Ouvrier porcelainier, blanquiste, Baudin connut la prison en 1869 pour outrages à l’Empereur. Officier sous la Commune, il partit en exil avec Vaillant et fut, semble-t-il, condamné par contumace à la peine capitale. Revenu en France après l’amnistie de 1881, il fut élu, en 1884, conseiller municipal de Vierzon puis, l’année suivante, conseiller général du canton de La Guerche. Il se présenta alors aux élections législatives où il fut battu. Condamné à deux mois de prison et à cinq ans de privation de ses droits civiques pour l’action qu’il avait menée aux côtés de grévistes, il fut, à sa libération, triomphalement fêté, élu conseiller municipal et adjoint au maire de Vierzon. Réélu en 1886 à son siège de conseiller général, son élection fut annulée du fait de sa condamnation. Il se présenta alors, en 1889 aux législatives, comme socialiste anti-boulangiste, et fut élu. Candidat du Parti ouvrier français en 1893, il garda son siège de député du Cher et décida de ne pas se représenter en 1898. Il avait, depuis quelques temps déjà, rejoint le Comité révolutionnaire central (qui allait devenir en juillet suivant le Parti socialiste révolutionnaire et dont il sera membre de la Commission consultative). Il collabora aussi régulièrement à La Démocratie de l’Ouest.
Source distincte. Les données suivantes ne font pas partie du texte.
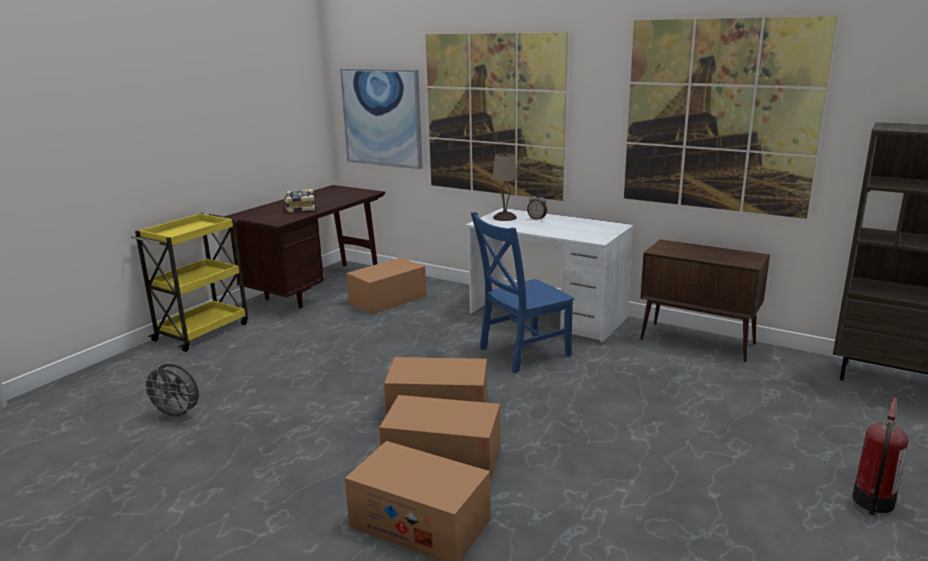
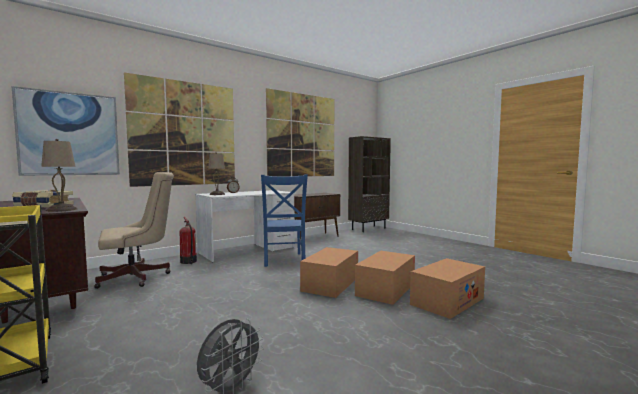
camera: 70 degrees left, 15 degrees down
(280, 219) = (62, 209): none -> beige table lamp
(388, 299) = (138, 277): cardboard box -> beige office chair
(873, 502) = (439, 243): fire extinguisher -> fire extinguisher (188, 262)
En 1897, pendant les derniers mois de son mandat de député, il eut à voter sur des questions relatives à l’Affaire. Avec les socialistes, le 4 décembre, il vota contre l’ordre du jour qui proclamait le respect de la chose jugée et l’hommage rendu à l’armée (Lavertujon), et s’abstint sur celui de Pierre Richard et Marcel Habert qui « flétri[ssait] les meneurs de la campagne odieuse entreprise pour troubler la conscience publique » et, le 13 janvier 1898, après « J’Accuse… ! », il vota contre du jour du jour de Mun qui demandait au gouvernement de « prendre les mesures nécessaires pour mettre fin la campagne entreprise contre l’honneur de l’armée ». À ce même moment, il signa, en tant que membre de la Commission administrative du Comité révolutionnaire central, un manifeste dans lequel, se déclarant « aussi ennemi des antisémites que des juifs », Baudin et ses amis dénonçaient « à l’indignation publique les efforts par lesquels les chefs de l’armée et du Gouvernement cherchent à étouffer l’enquête sur les scandales et les trahisons militaires ». Ils en appelaient « à tous les bons citoyens pour exiger la lumière » (Le Tocsin populaire, 8-15 janvier 1898). Quelques jours plus tard, il signa le célèbre manifeste des députés socialistes qui engageait les prolétaires à se désintéresser d’une affaire qui était devenue « le champ de combat de deux fractions rivales de la bourgeoisie » (La Petite République, 20 janvier), et, pendant le procès Zola, signa la lettre collective de félicitations à Jaurès du Comité révolutionnaire central (La Petite République, 17 février 1898).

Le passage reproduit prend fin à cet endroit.